Por: Atfarkos – Defensoru Luciferiu

Mientras que la religión de la mayoría se preocupa de la verdad, como si la verdad fuera algo tan frágil que alguien tiene que cuidar. El Satanismo, la religión del adversario y del conocimiento, no tiene la mirada perdida hacia una supuesta verdad, su interés está enfocado en su capacidad de crear. La capacidad que anteriormente tenían los Dioses antiguos para moldear la realidad a su antojo, ahora está en manos de los humanos quienes reclaman el derecho de ordenar el mundo, y de impartir sus propias verdades.

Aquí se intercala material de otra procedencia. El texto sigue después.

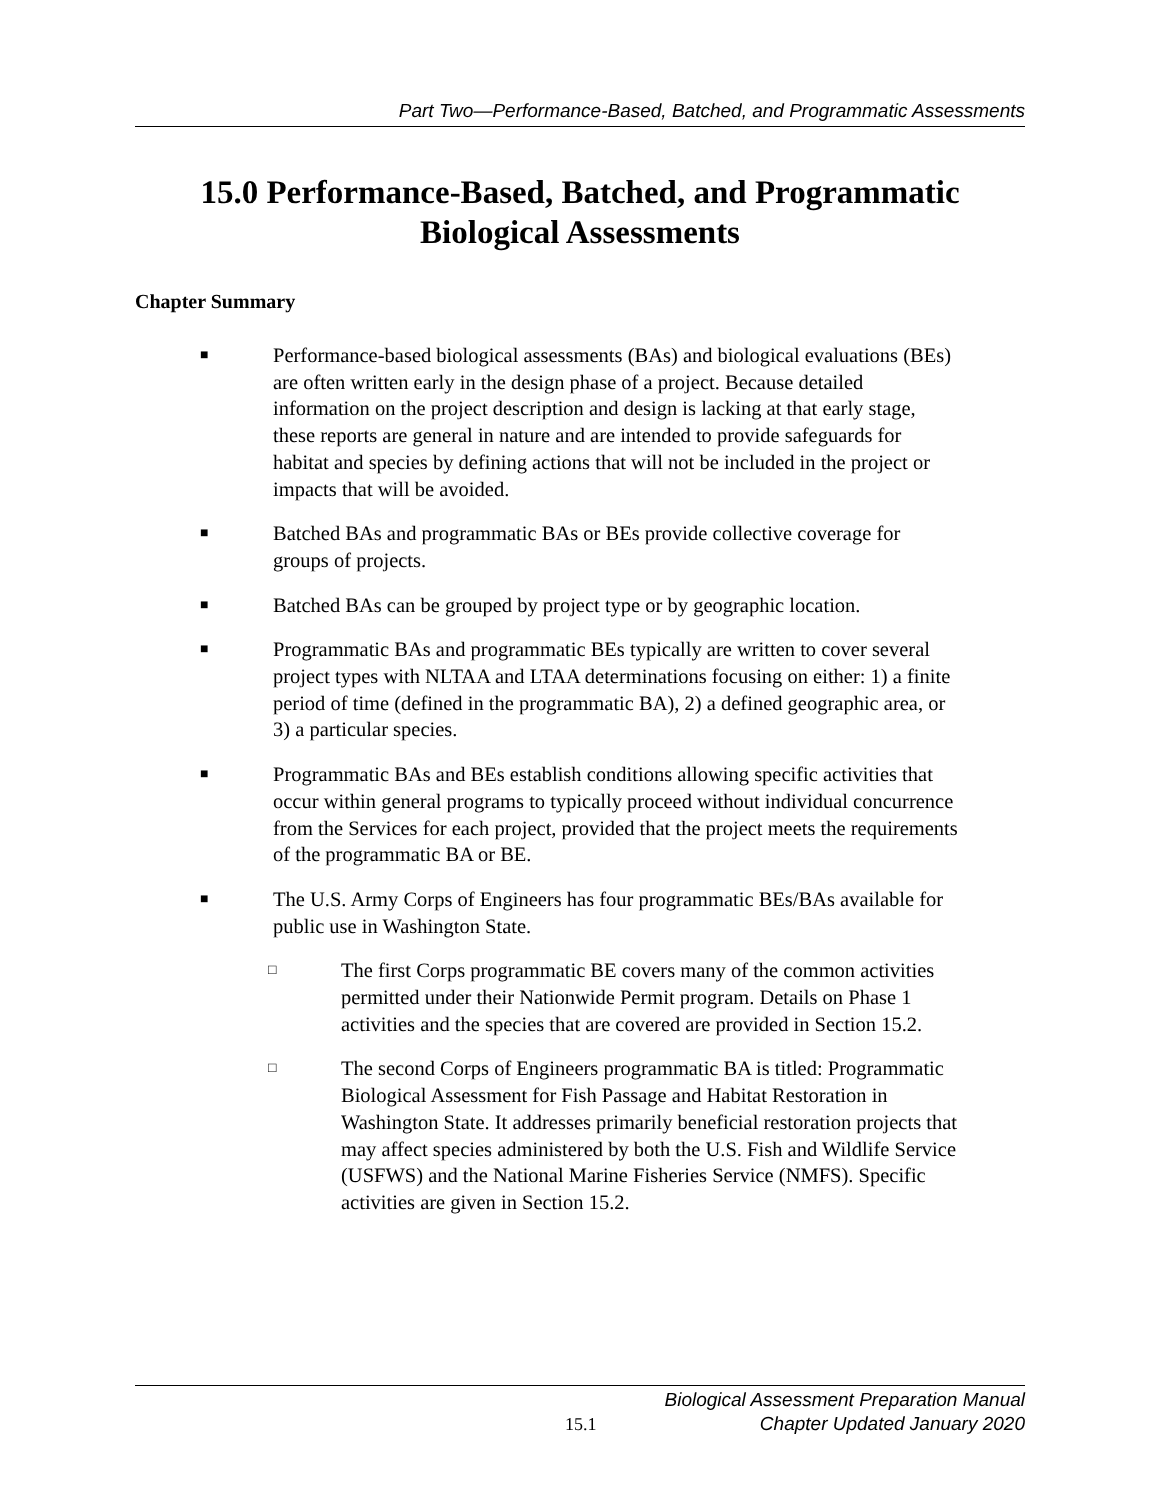Part Two—Performance-Based, Batched, and Programmatic Assessments
15.0 Performance-Based, Batched, and Programmatic
Biological Assessments
Chapter Summary
■ Performance-based biological assessments (BAs) and biological evaluations (BEs) are often written early in the design phase of a project. Because detailed information on the project description and design is lacking at that early stage, these reports are general in nature and are intended to provide safeguards for habitat and species by defining actions that will not be included in the project or impacts that will be avoided.
■ Batched BAs and programmatic BAs or BEs provide collective coverage for groups of projects.
■ Batched BAs can be grouped by project type or by geographic location.
■ Programmatic BAs and programmatic BEs typically are written to cover several project types with NLTAA and LTAA determinations focusing on either: 1) a finite period of time (defined in the programmatic BA), 2) a defined geographic area, or 3) a particular species.
■ Programmatic BAs and BEs establish conditions allowing specific activities that occur within general programs to typically proceed without individual concurrence from the Services for each project, provided that the project meets the requirements of the programmatic BA or BE.
■ The U.S. Army Corps of Engineers has four programmatic BEs/BAs available for public use in Washington State.
□ The first Corps programmatic BE covers many of the common activities permitted under their Nationwide Permit program. Details on Phase 1 activities and the species that are covered are provided in Section 15.2.
□ The second Corps of Engineers programmatic BA is titled: Programmatic Biological Assessment for Fish Passage and Habitat Restoration in Washington State. It addresses primarily beneficial restoration projects that may affect species administered by both the U.S. Fish and Wildlife Service (USFWS) and the National Marine Fisheries Service (NMFS). Specific activities are given in Section 15.2.
Biological Assessment Preparation Manual
Chapter Updated January 2020
15.1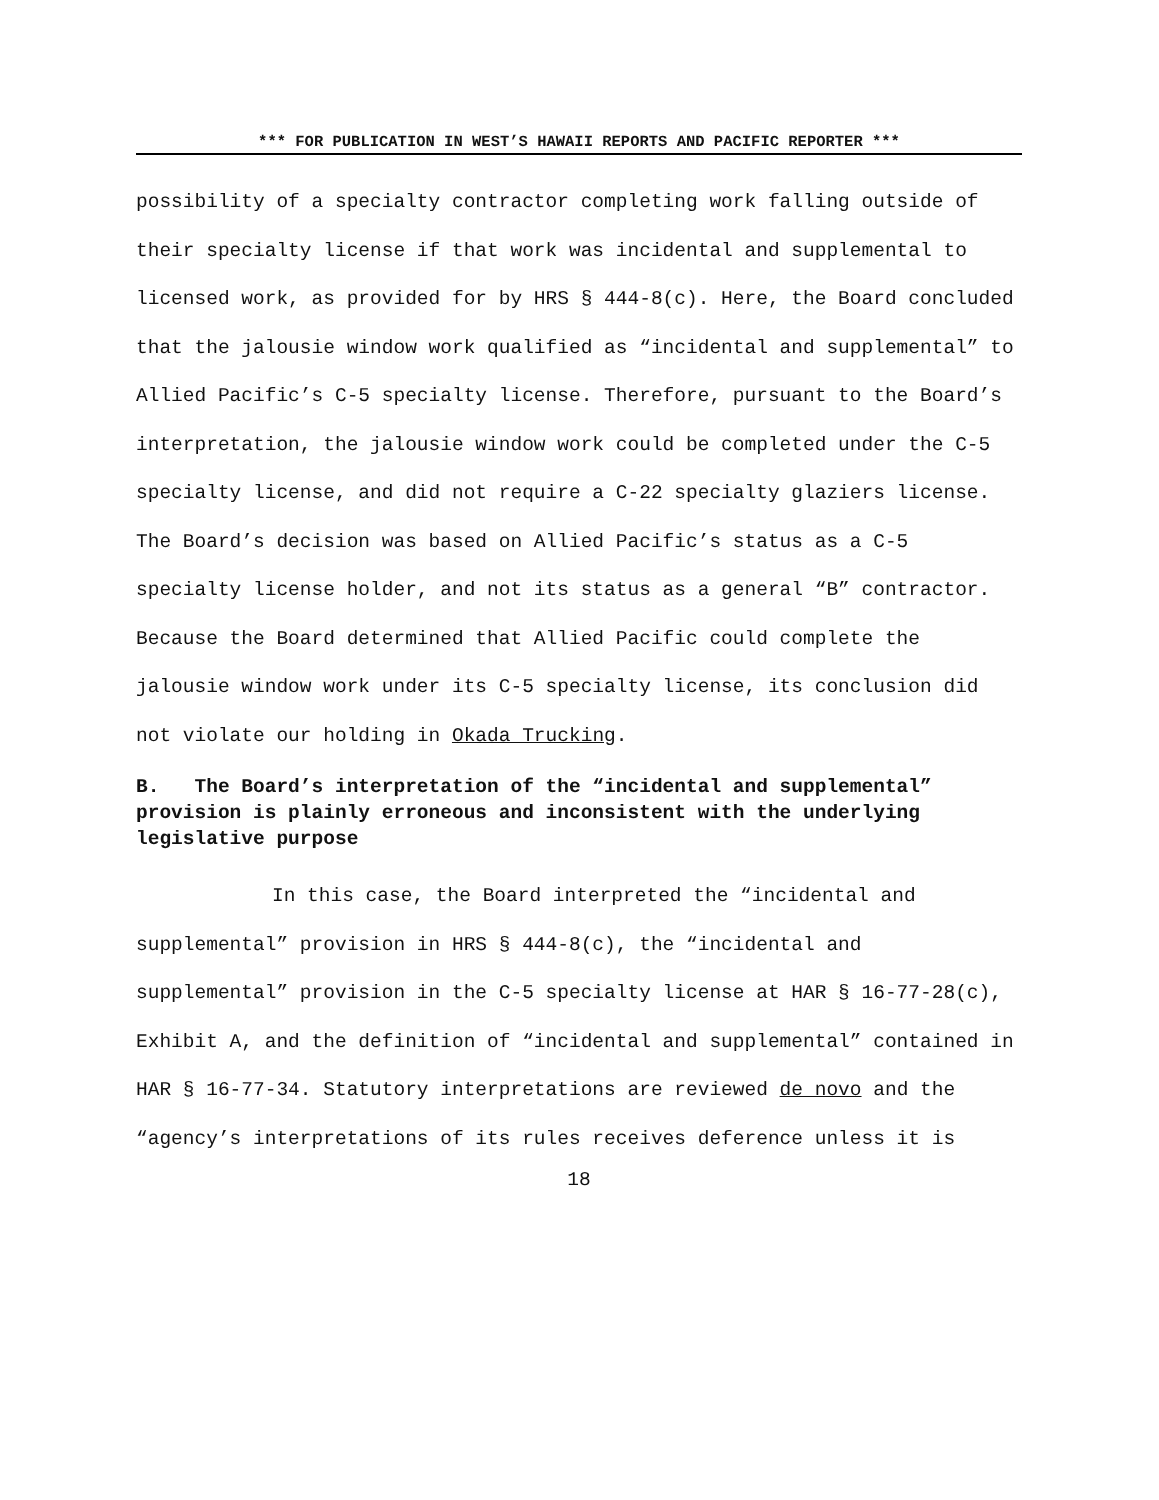*** FOR PUBLICATION IN WEST’S HAWAII REPORTS AND PACIFIC REPORTER ***
possibility of a specialty contractor completing work falling outside of their specialty license if that work was incidental and supplemental to licensed work, as provided for by HRS § 444-8(c). Here, the Board concluded that the jalousie window work qualified as “incidental and supplemental” to Allied Pacific’s C-5 specialty license. Therefore, pursuant to the Board’s interpretation, the jalousie window work could be completed under the C-5 specialty license, and did not require a C-22 specialty glaziers license. The Board’s decision was based on Allied Pacific’s status as a C-5 specialty license holder, and not its status as a general “B” contractor. Because the Board determined that Allied Pacific could complete the jalousie window work under its C-5 specialty license, its conclusion did not violate our holding in Okada Trucking.
B. The Board’s interpretation of the “incidental and supplemental” provision is plainly erroneous and inconsistent with the underlying legislative purpose
In this case, the Board interpreted the “incidental and supplemental” provision in HRS § 444-8(c), the “incidental and supplemental” provision in the C-5 specialty license at HAR § 16-77-28(c), Exhibit A, and the definition of “incidental and supplemental” contained in HAR § 16-77-34. Statutory interpretations are reviewed de novo and the “agency’s interpretations of its rules receives deference unless it is
18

Como especie, no nos obsesionamos tanto por las cosas que conocemos como lo hacemos con las cosas que creemos conocer. ¡Ahí tienes!, lo evidente que es el alma, el fantasma de la máquina, un fenómeno que está al alcance de cualquiera que piense unos cinco segundos en el frío de sus dedos y en la culpa que le traen sus recuerdos. En donde la conciencia controla el cuerpo ¡Ahí reside el alma!, y el alma está manchada de pecado, pero el pecado puede limpiarse con arrepentimiento… Y construimos todo un mundo metafísico que se sostiene sobre intuiciones “evidentes” presentadas como la verdad de las verdades. Realmente, no se podría esperar nada menos del animal más egoísta de la faz de la tierra: El mundo se nos ha dado por gracia, tiene sabores amargos y dulces, puede ser áspero y acolchado al tacto, un mundo hecho a la medida de nuestros sentidos, o al menos eso afirmamos los mismos humanos. A saber, si es que el águila tendrá la misma intuición sobre las corrientes que conectan los riscos, y el delfín acerca de los vastos mares que dominan sobre la tierra.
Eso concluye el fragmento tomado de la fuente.